● EXTRACTED TEXT

+---+

EigenPro

Intro

EigenPro is a preconditioned (stochastic) gradient descent iteration proposed in the paper:

Ma, Siyuan, and Mikhail Belkin. Diving into the shallows:
a computational perspective on large-scale shallow learning.
In NIPS, 2017.

It accelerates the convergence of SGD iteration when minimizing linear and kernel least squares, defined as

$\arg \min_{{\pmb \alpha} \in \mathcal{H}} \frac{1}{n} \sum_{i=1}^{n} { (\left \langle {\pmb \alpha}, {\pmb x}_i \right \rangle_\mathcal{H} - y_i)^2}$

where $\{({\pmb x}_i, y_i)\}_{i=1}^n$ is the labeled training data. Let $X \doteq ({\pmb x}_1, \ldots, {\pmb x}_n)^T, {\pmb y} \doteq (y_1, \ldots, y_n)^T$ .

Consdier the linear setting where $\mathcal{H}$ is a vector space and $\left \langle {\pmb \alpha}, {\pmb x}_i \right \rangle_\mathcal{H} \doteq {\pmb \alpha}^T {\pmb x}_i$ . The corresponding standard gradient descent iteration is hence,

${\pmb \alpha} \leftarrow {\pmb \alpha} - \eta (H {\pmb \alpha} - {\pmb b})$

where $H \doteq X^T X$ is the covariance matrix and ${\pmb b} \doteq X^T{\pmb y}$ . The step size is automatically set as $\eta \leftarrow 1.5 \cdot \lambda_1(H)^{-1}$ to ensure fast convergence. Note that the top eigenvalue of the covariance is calculated approximately. We then construct EigenPro preconditioner P using the approximate top eigensystem of H, which can be efficiently calculated when H has fast eigendecay.

$P \doteq I - \sum_{i=1}^k {(1 - \tau \frac{\lambda_{k+1}(H)} {\lambda_i(H)}) {\pmb e}_i(H) {\pmb e}_i(H)^T}$

Here we select $\tau \leq 1$ to counter the negative impact of eigensystem approximation error on convergence. The EigenPro iteration then runs as follows,

${\pmb \alpha} \leftarrow {\pmb \alpha} - (\eta \frac{\lambda_1(H)}{\lambda_{k+1}(H)}) P(H {\pmb \alpha} - {\pmb b})$

With larger $\lambda_1(H) / \lambda_{k+1}(H)$ , EigenPro iteration yields higher convergence acceleration over standard (stochastic) gradient descent. This is especially critical in the kernel setting where (widely used) smooth kernels have exponential eigendecay. Note that in such setting $\mathcal{H}$ is typically an RKHS (reproducing kernel Hilbert space) of infinite dimension. Thus it is necessary to parametrize the (approximate) solution in a subspace of finite dimension (e.g. $\mathrm{span}_{{\pmb x} \in \{ {\pmb x}_1, \ldots, {\pmb x}_n \}} \{ k(\cdot, {\pmb x}) \}$ ). See the paper for more details on the kernel setting and some theoretical results.

+---+

● DATA
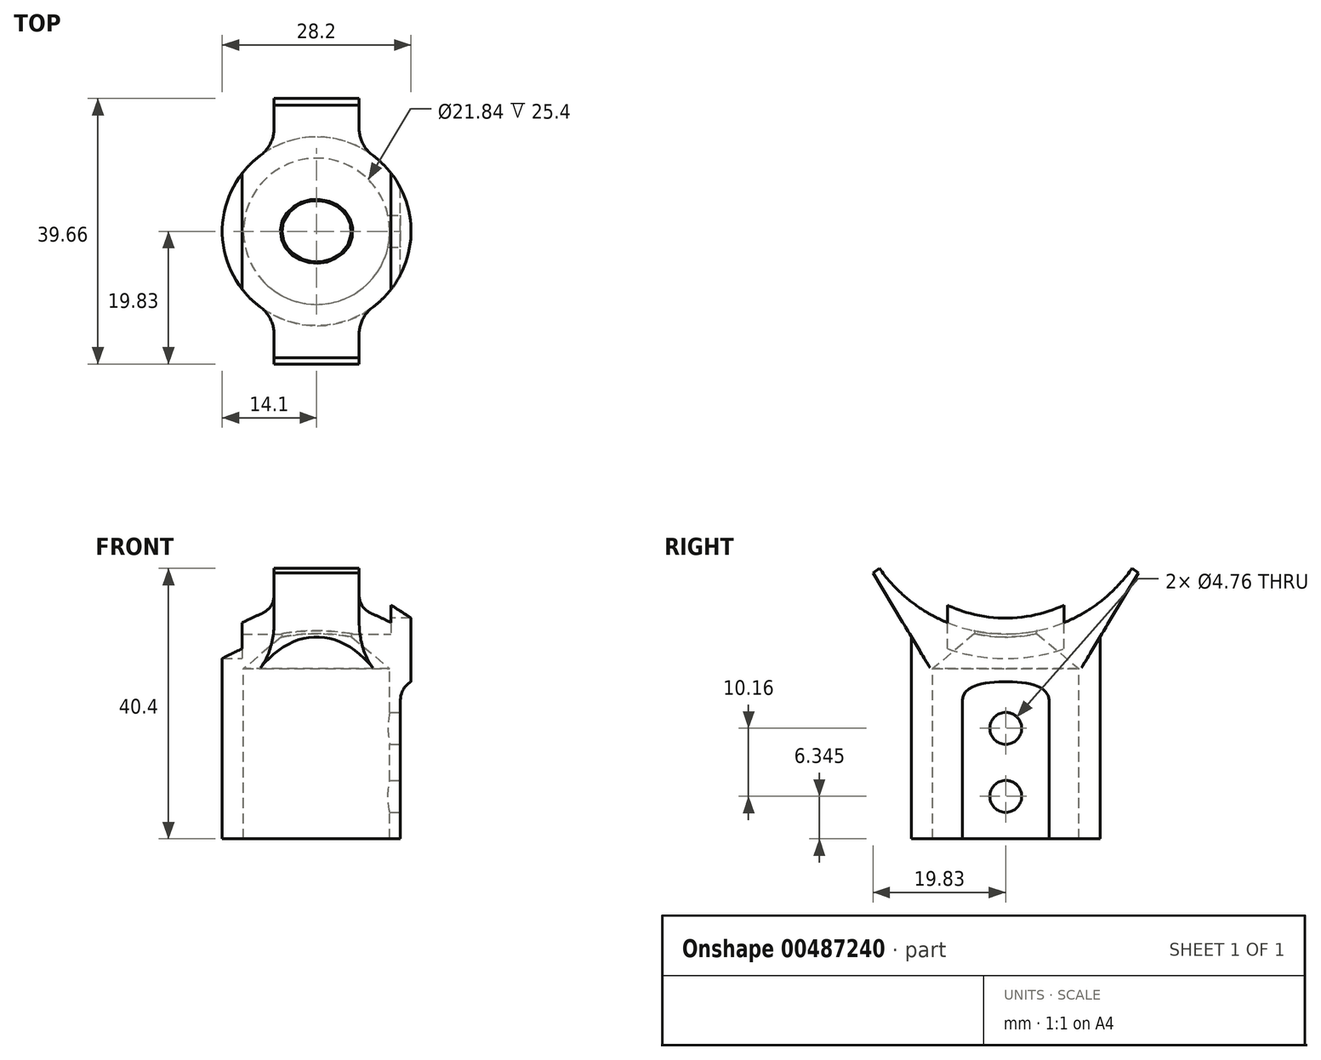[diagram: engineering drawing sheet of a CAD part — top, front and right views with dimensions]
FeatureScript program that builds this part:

+---+

● LIST OF TASKS
1) In the EigenPro text, rewrite the passage that begins at the words "where $H \doteq" and stops after "has fast eigendecay.", with "second-moment matrix" in place of "covariance matrix".
2) Write what comes next in the EigenPro text, starting after its final sentence.

● EXERCISE ANSWERS
1)
where $H \doteq X^T X$ is the second-moment matrix and ${\pmb b} \doteq X^T{\pmb y}$ . The step size is automatically set as $\eta \leftarrow 1.5 \cdot \lambda_1(H)^{-1}$ to ensure fast convergence. Note that the top eigenvalue of the covariance is calculated approximately. We then construct EigenPro preconditioner P using the approximate top eigensystem of H, which can be efficiently calculated when H has fast eigendecay.

2)
Requirements: Tensorflow (>=1.2.1) and Keras (=2.0.8)

pip install tensorflow tensorflow-gpu keras

Follow the Tensorflow installation guide for Virtualenv setup.

Running experiments

The experiments will compare Pegasos, Kernel EigenPro, Random Fourier Feature with linear SGD, and Random Fourier Feature with EigenPro on MNIST.

python run_expr.py

Besides, users can pass the flag "--kernel" to choose different kernels such like Gaussian, Laplace, and Cauchy.

python run_expr.py --kernel=Laplace

Note that we have only implemented the random Fourier feature for the Gaussian kernel.

An example of building and training a kernel model

First, let's import the related Keras and kernel components,

from keras.layers import Dense, Input
from keras.models import Model
from keras import backend as K

from layers import KernelEmbedding
from optimizers import PSGD

Please read this short Keras tutorial to get familiar with its components. Then we can create the input layer,

import mnist
import utils
(x_train, y_train), (x_test, y_test) = mnist.load()
n, D = x_train.shape
ix = Input(shape=(D+1,), dtype='float32', name='indexed-feat')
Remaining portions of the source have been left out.